* [Extrait du texte]
A : Lors de l’écoute, une phase a retenu notre attention : « A trente ans, on passe déjà pour des vieux »…

Ak : Je ne veux pas faire de jeunisme, juste être en phase avec ce que je suis. Et puis ça laisse un certain auditoire en chien tous les rappeurs qui veulent séduire les jeunes. Moi aussi j’écoute du rap, j’en ai marre qu’ils fassent tous des trucs de gogols pour les petits. Il n’y a pas le choix. Soit c’est du rap relou, conscient, qui casse la tête et te fatigue avant même de l’avoir écouté, soit c’est du rap de gogols. Il n’y a pas de juste milieu.

A : Tu évoques justement le sujet avec une part d’autocritique dans l’un des morceaux que tu nous as fait écouter…

Ak : « On dit que j’suis mégalo et que j’parle que d’moi, c’est toujours mieux que d’être démago, tu veux parler d’quoi ? Pisser dans un violon et tirer sur les ambulances, j’ai fait les deux et c’est pas c’que j’ai fait d’mieux ». C’est une critique par rapport à ce qu’on a fait avant. On a abordé des thèmes qui étaient utopistes avec le recul. Des trucs de mecs de vingt ans que je ne pense plus du tout. Je ne le referai plus. Se forcer à trouver un thème parlant de politique, c’est grillé, ça rime à rien. Les mecs de trente ans qui font encore ça, faut qu’ils se posent des questions.

Mais il y a toujours des choses intéressantes dans ce type de rap. Il y a des gens pertinents, qui le font bien. Si c’est juste pour dire « c’est des salauds, à bas le racisme », ça ne sert à rien. Keny Arkana par exemple, je ne l’écoute pas forcément mais j’aime bien ce qu’elle dégage. Quand c’est sincère, ça se sent. Quand Tunisiano a fait « La France », c’était sincère. J’étais là, c’était suite à des événements précis qui se sont passés chez nous. C’était légitime qu’il fasse ce morceau, même s’il dit des trucs abusés dedans. Il n’y avait pas de calcul.

A : Comment vous l’avez vécue la polémique autour du morceau « La France » ?

Ak : Franchement, on ne va pas dramatiser, c’était pas un truc de ouf, ça a fait un peu de promo… Ce qui n’est pas agréable, c’est que ça nous a amputés plein de dates, plus de la moitié. Les frais d’avocats, les déplacements, ça fait chier… Mais rien de dramatique…

A : Tu t’imagines rapper jusqu’à soixante piges, comme disait Zoxea ?

Ak : Pourquoi pas, tant que je prends du plaisir… Je le dis dans un morceau avec Meksa Peal : « C’est que l’début, j’commence à peine à m’amuser, j’commence à peine à maîtriser mon sujet ». Je ne peux pas arrêter au moment où ça commence à devenir de plus en plus ludique. Moi, ça m’amuse de me mettre en difficulté, écrire, trouver des assonances… C’est comme un jeu vidéo. Un mec m’envoie un instru’ un peu chelou, pour moi ça va être ludique de percer le mystère, comment je vais réussir à poser dessus… Tant qu’il y a ce truc-là, je ne pense pas arrêter. Surtout que je commence à un peu mieux maîtriser mon sujet, c’est vraiment pas le moment.

* [Éléments]
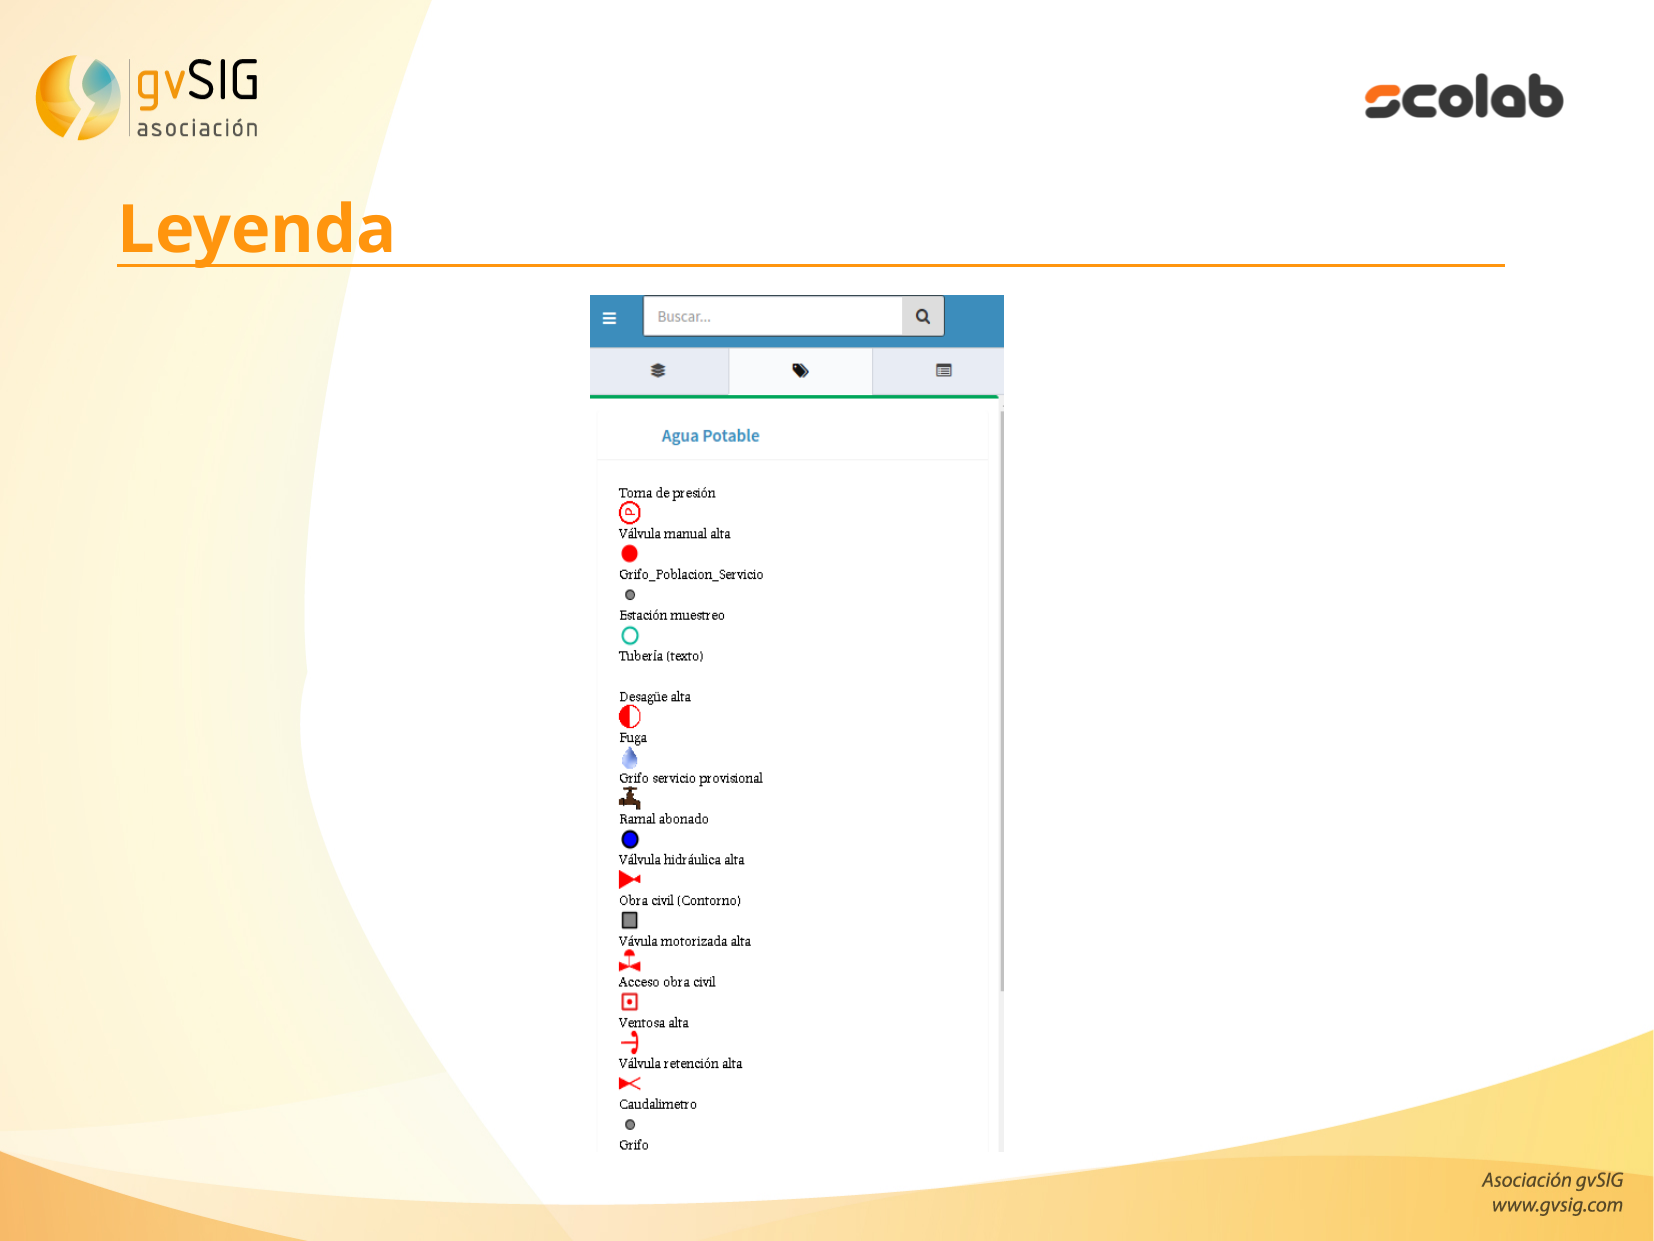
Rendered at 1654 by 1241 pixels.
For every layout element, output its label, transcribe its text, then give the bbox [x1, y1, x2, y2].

title Leyenda [117, 177, 1606, 276]
picture [0, 0, 1654, 1241]
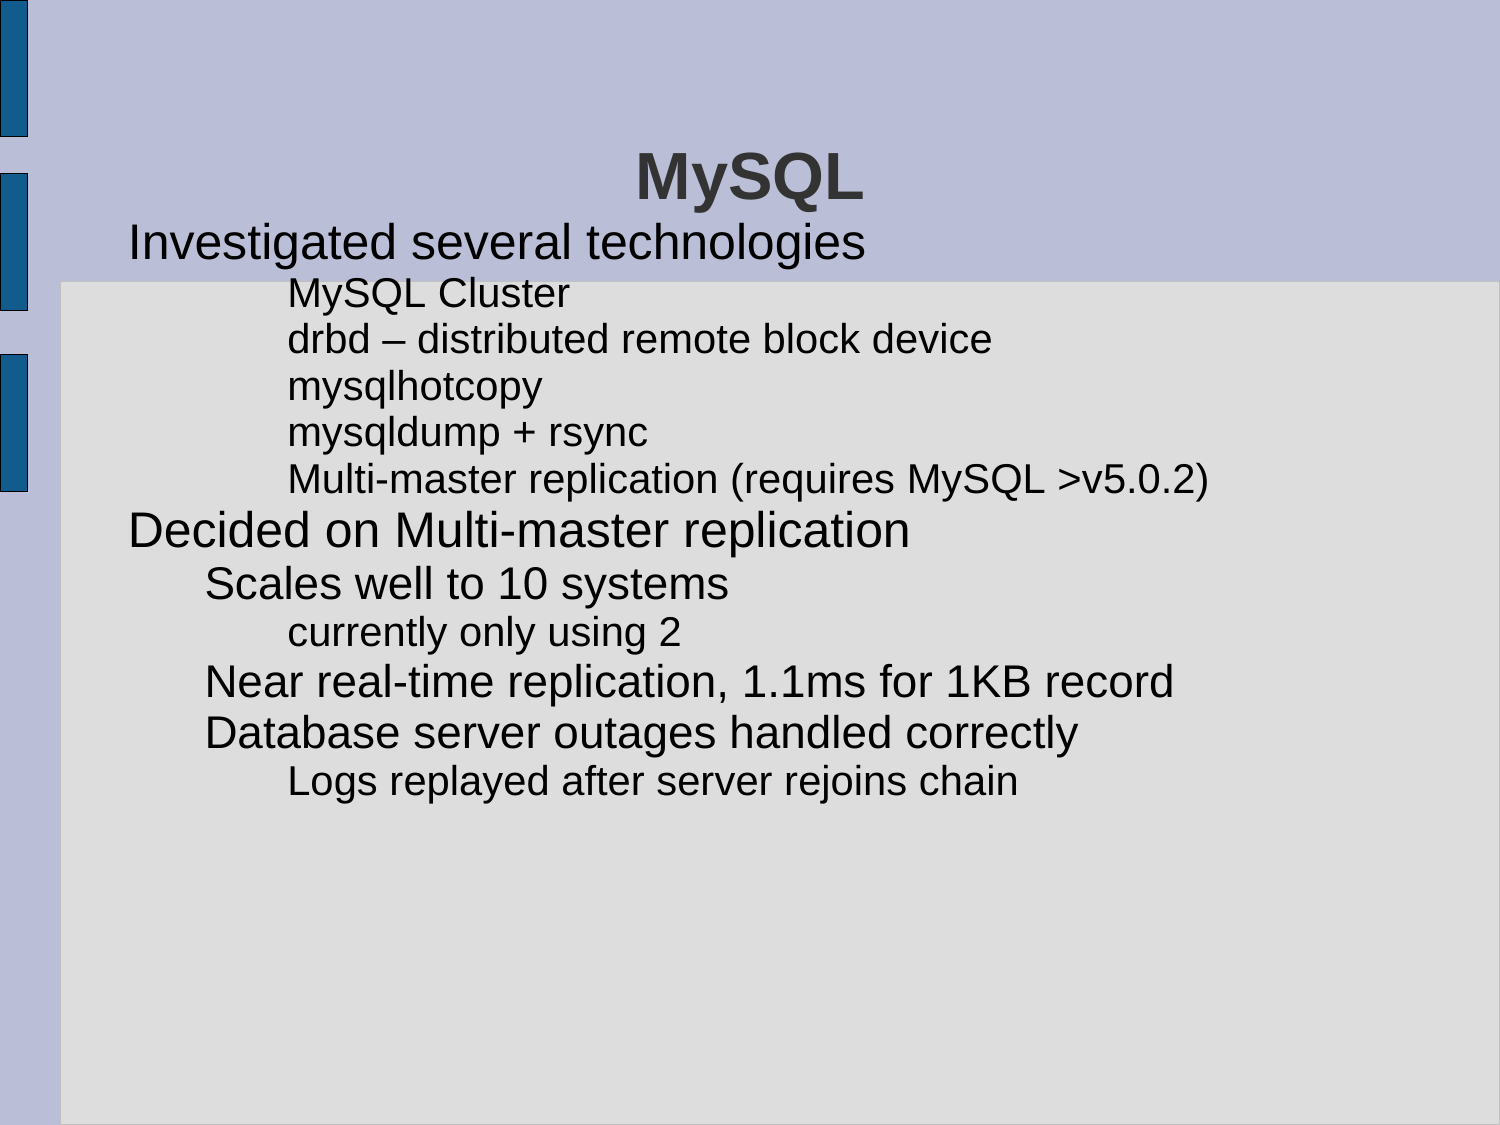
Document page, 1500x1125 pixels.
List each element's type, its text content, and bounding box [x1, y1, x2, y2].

list Investigated several technologies MySQL Cluster drbd – distributed remote block device mysqlhotcopy mysqldump + rsync Multi-master replication (requires MySQL >v5.0.2) Decided on Multi-master replication Scales well to 10 systems currently only using 2 Near real-time replication, 1.1ms for 1KB record Database server outages handled correctly Logs replayed after server rejoins chain [110, 214, 1392, 931]
title MySQL [110, 83, 1392, 214]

* [Défi]
D'après l'entretien, pourquoi Ak estime-t-il que ce n'est vraiment pas le moment d'arrêter le rap ? Répondez en une à trois phrases.

* [Réponse à l'exercice]
Ak commence à peine à s'amuser et à mieux maîtriser son sujet, et le rap devient pour lui de plus en plus ludique. Il aime se mettre en difficulté en écrivant et en cherchant des assonances, comme dans un jeu vidéo. Tant qu'il y prend ce plaisir, il ne pense pas arrêter.